JAKARTA, Menjelang peringatan 80 tahun kemerdekaan, Aliansi Keterbukaan Sejarah Indonesia (AKSI) memperingatkan tanda-tanda kemerosotan nasional yang dinilai mengancam fondasi Republik. Dalam konferensi pers di Jakarta, Rabu, AKSI menyebut kemerosotan itu terlihat dari melemahnya penghormatan terhadap hak asasi manusia, penegakan hukum yang timpang, dan menyusutnya kesetaraan warga negara.
Konferensi pers ini dihadiri sejumlah tokoh, di antaranya mantan Jaksa Agung dan aktivis HAM Marzuki Darusman, sejarawan Asvi Warman Adam dan Andi Achdian, aktivis-sejarawan Firda, peneliti sejarah Ita Fatia Nadia, Direktur Lab45 Jaleswari Pramodhawardani, Profesor Antropologi Hukum Sulistyowati Irianto, Direktur Eksekutif Amnesty Internasional Indonesia Usman Hamid, serta aktivis HAM Amiruddin Al Rahab.

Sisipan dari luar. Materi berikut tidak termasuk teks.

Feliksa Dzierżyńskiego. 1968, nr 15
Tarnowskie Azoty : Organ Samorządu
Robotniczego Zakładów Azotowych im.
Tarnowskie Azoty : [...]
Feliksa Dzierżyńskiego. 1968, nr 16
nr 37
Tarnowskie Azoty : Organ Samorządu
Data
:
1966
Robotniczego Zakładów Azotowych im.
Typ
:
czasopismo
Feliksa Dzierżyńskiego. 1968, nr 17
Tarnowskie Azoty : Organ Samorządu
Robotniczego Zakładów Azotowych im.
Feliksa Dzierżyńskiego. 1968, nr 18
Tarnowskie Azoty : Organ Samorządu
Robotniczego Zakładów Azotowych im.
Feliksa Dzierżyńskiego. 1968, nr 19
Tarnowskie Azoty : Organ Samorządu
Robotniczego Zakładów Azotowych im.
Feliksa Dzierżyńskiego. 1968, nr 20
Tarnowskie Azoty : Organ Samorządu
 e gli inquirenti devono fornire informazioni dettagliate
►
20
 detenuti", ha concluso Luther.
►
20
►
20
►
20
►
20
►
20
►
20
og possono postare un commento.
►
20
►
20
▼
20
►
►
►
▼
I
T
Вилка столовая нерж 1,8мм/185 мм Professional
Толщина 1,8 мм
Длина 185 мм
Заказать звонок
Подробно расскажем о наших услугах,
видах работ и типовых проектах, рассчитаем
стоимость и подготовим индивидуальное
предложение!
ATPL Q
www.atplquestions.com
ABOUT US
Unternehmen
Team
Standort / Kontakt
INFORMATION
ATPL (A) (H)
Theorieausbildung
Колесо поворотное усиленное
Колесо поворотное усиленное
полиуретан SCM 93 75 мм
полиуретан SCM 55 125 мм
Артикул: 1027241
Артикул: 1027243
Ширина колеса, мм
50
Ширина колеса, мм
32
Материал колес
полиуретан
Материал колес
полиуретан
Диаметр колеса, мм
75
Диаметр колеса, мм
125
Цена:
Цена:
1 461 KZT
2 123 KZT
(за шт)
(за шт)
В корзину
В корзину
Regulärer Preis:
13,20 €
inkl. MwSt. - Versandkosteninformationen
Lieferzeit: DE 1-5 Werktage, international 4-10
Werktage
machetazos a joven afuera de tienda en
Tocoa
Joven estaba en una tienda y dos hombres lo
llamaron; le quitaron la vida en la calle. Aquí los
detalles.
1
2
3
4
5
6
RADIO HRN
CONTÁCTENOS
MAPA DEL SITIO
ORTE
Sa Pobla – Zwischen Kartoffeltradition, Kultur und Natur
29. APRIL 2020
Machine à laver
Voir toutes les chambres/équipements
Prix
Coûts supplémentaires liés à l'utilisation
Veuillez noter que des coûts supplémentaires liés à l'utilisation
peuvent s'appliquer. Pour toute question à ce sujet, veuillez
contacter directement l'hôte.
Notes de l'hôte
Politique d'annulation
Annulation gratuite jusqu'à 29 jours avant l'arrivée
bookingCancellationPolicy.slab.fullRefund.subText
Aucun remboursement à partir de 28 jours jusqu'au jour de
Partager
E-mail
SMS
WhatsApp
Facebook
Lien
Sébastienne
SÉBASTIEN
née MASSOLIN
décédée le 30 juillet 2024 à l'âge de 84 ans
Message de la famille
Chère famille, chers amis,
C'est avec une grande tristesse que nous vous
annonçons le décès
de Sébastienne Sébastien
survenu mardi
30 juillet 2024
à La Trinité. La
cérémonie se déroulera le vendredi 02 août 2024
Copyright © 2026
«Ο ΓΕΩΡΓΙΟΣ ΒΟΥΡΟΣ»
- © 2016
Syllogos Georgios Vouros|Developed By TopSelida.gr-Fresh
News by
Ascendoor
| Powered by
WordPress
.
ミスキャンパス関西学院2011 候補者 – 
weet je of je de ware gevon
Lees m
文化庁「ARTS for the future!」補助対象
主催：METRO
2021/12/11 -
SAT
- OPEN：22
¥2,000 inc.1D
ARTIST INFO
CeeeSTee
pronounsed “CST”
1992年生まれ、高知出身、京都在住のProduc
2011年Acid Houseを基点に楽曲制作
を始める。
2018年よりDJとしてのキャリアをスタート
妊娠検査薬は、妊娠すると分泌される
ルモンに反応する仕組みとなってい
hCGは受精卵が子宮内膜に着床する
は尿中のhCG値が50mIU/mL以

“Indonesia pernah menjadi inspirasi dunia melawan kolonialisme melalui Proklamasi 1945 dan KAA 1955. Namun warisan ini memudar akibat depolitisasi selama 60 tahun pasca 1965,” kata pernyataan resmi AKSI.
AKSI mencatat tiga masalah utama: pertama, dominasi segelintir orang terkaya yang menguasai kekayaan setara 50 juta warga. Kedua, warisan otoritarianisme Orde Baru yang masih hidup melalui Negara Keamanan Nasional.
Ketiga, manipulasi sejarah yang menghapus memori kelam bangsa.
“Reformasi gagal mengubah sistem. Justru dalam 10 bulan terakhir, pemerintahan menunjukkan ciri Orde Baru, militeristik, anti-HAM, dan anti-intelektual,” tegas AKSI.
Tiga tuntutan utama diajukan, yakni pencabutan kebijakan penulisan ulang sejarah yang memanipulasi memori kolektif, penghentian praktik otoriter melalui instrumen hukum dan pembatasan demokrasi, dan penghentian kriminalisasi kebebasan berekspresi dan kekerasan terhadap kritik
AKSI menegaskan, Indonesia membutuhkan nasionalisme kemanusiaan yang progresif, bukan nasionalisme darurat yang agresif.
“Pemimpin harus mengembalikan martabat bangsa, bukan merampok kekayaan negeri untuk kepentingan pribadi,” kata dia.
Peringatan ini disampaikan bertepatan dengan momentum 80 tahun Proklamasi Kemerdekaan, mengingatkan komitmen awal Republik, yakni melindungi segenap bangsa, memajukan kesejahteraan umum, dan mencerdaskan kehidupan bangsa.